TL;DR
- 01A Context Capsule keeps nine named graphs in one portable object: evidence, claims, situation, temporal, ontology, reasoning, memory, governance, runtime.
- 02The layering is epistemic, not organizational. What a source said, what an analyst concluded, when each became known, and which method produced the judgment are different kinds of statement — collapsing them is how confident nonsense gets made.
- 03Each layer has its own mutability contract: evidence is append-only, claims promote through review, runtime is a contract on consumers.
- 04The payoff is symmetric precision: agents cite at the right level; humans contest at the right level.
What a source said, what an analyst concluded, when each became known, and which method produced the judgment are different kinds of statement. Why capsules keep nine named graphs with distinct mutability contracts instead of one big graph.
Why one graph is not enough
Put everything in one undifferentiated graph and the first complex query destroys you: an edge asserted by a hostile source, an edge inferred by a model, and an edge confirmed by your own reviewer all look identical to traversal. Weighting helps until it doesn’t — a confidence score cannot express “true as testimony, disputed as fact, superseded as of Thursday.”
The fix is old and good: separate the epistemics. Database people learned it as bi-temporality; intelligence analysts as source-versus-assessment discipline; philosophers as the difference between what is said and what is warranted. Capsules encode it as nine named graphs in one JSON-LD document, each with a declared role and mutability contract.
The layers, briefly
- ▸Evidence — sources, spans, hashes, rights. Append-only bedrock; everything above must point into it.
- ▸Claims — atomic typed assertions with confidence, corroboration, trust tier, disputed flag.
- ▸Situation — entities and relations; edges carry temporal scope and review state, because relations are claims too.
- ▸Temporal — episodes, two clocks, Allen-13 interval relations, causal links, supersession chains.
- ▸Ontology — the kernel grammar plus capsule-specific extensions, proposed by models, promoted by humans.
- ▸Reasoning — devices, heuristics, traps, critique prompts: how the expert thinks, typed and attributable.
- ▸Memory — the build history: what was proposed, asked, decided. The capsule remembers its own making.
- ▸Governance — trust tiers, review ledger, sign-off, recorded dissent.
- ▸Runtime — the contract for any consumer: citation rules per tier, must-surface-disputed, composition policy.

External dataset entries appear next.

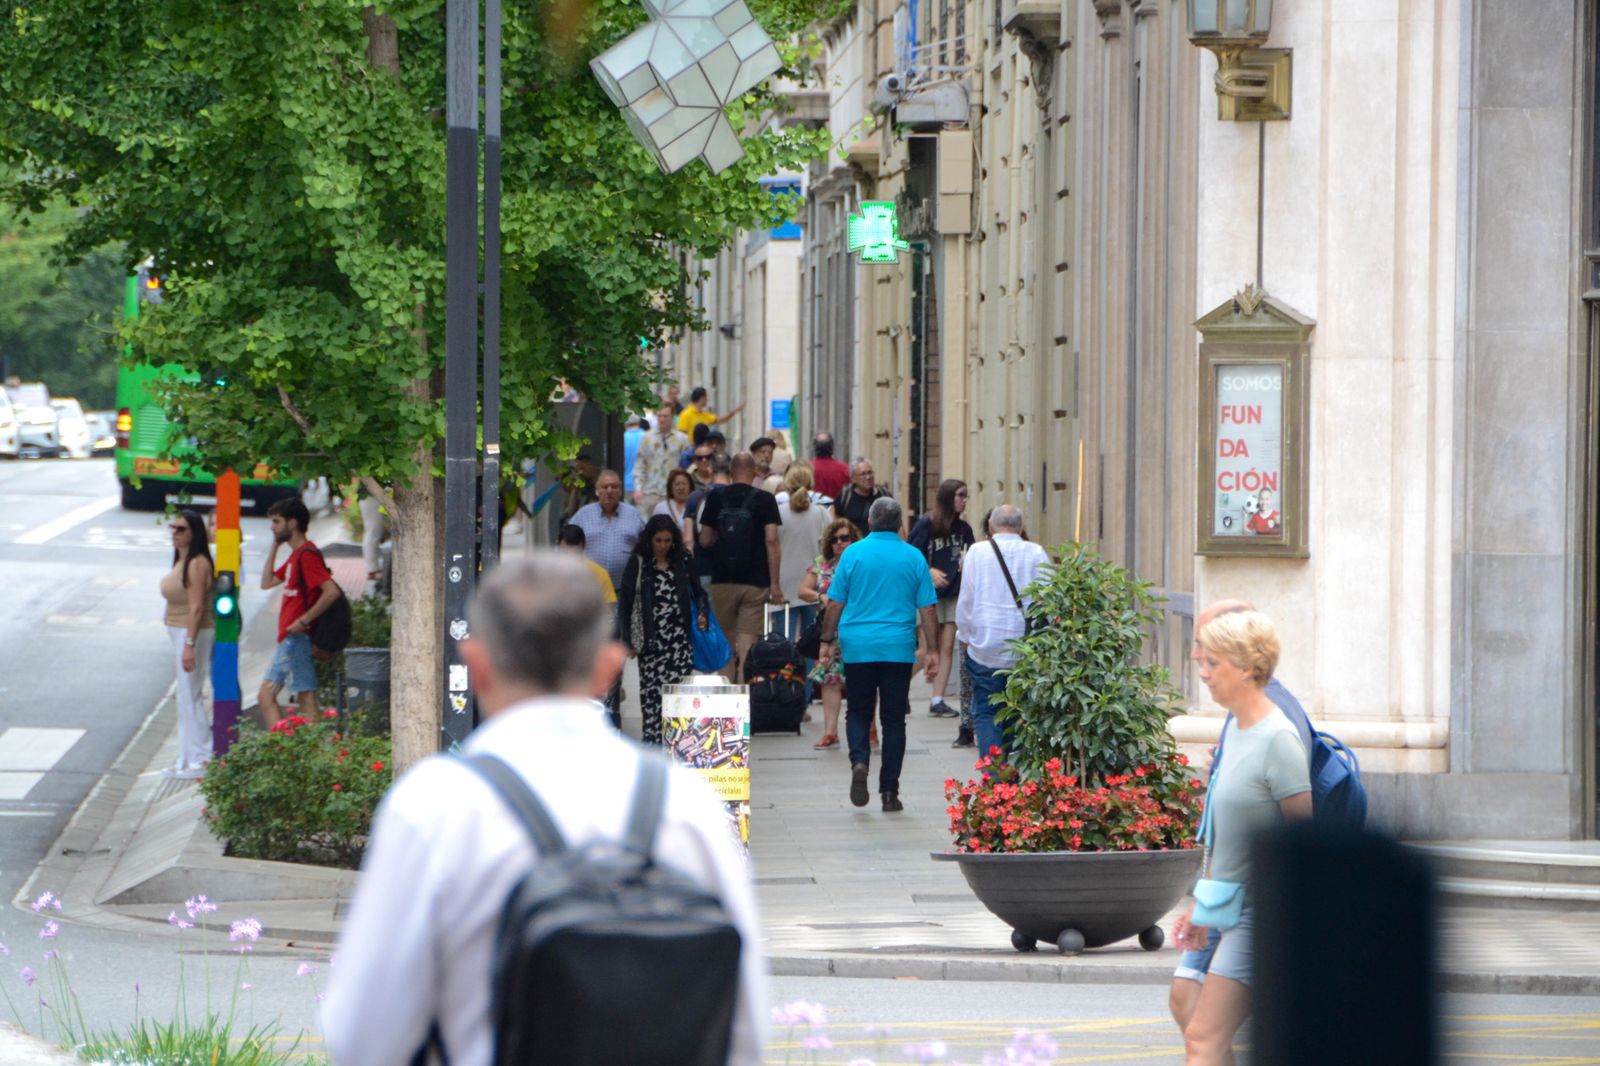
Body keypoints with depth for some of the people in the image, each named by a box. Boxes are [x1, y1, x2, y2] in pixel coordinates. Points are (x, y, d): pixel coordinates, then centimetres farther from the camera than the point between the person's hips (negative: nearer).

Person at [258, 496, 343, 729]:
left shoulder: (307, 554, -14)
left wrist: (304, 621, -22)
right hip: (287, 640, 11)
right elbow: (267, 582, 24)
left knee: (306, 702, -9)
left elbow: (332, 591, -25)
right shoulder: (295, 555, 17)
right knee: (266, 697, 10)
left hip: (298, 640, -11)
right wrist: (274, 547, 17)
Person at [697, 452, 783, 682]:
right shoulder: (764, 500, -3)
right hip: (755, 583, -2)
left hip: (722, 582, 2)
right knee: (748, 643, -3)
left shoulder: (716, 498, 3)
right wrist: (775, 584, -6)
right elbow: (771, 541, -9)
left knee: (725, 643, 13)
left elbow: (704, 540, 5)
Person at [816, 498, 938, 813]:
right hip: (899, 648, 0)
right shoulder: (913, 557, 1)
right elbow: (927, 609, 1)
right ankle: (889, 792, 5)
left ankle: (859, 761, -15)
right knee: (893, 718, 7)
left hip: (858, 645, 0)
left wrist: (828, 641, 11)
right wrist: (932, 650, 7)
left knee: (858, 711, 13)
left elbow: (835, 603, 1)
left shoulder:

Layers × primitives, not layers vs primitives
The nine layers are orthogonal to the eight kernel primitives (actor, claim, interest, constraint, leverage, commitment, event, narrative). Primitives are the vocabulary; layers are the epistemics. A Commitment is a primitive — whether a given statement about it lives in claims (asserted), temporal (scheduled), or governance (reviewed) depends on what kind of statement is being made. This is also why every capsule ships an embedded, read-only graph projection: traversal questions (“what connects the army command to the certification body?”) are answered locally, with Cypher, against structure whose epistemics are intact.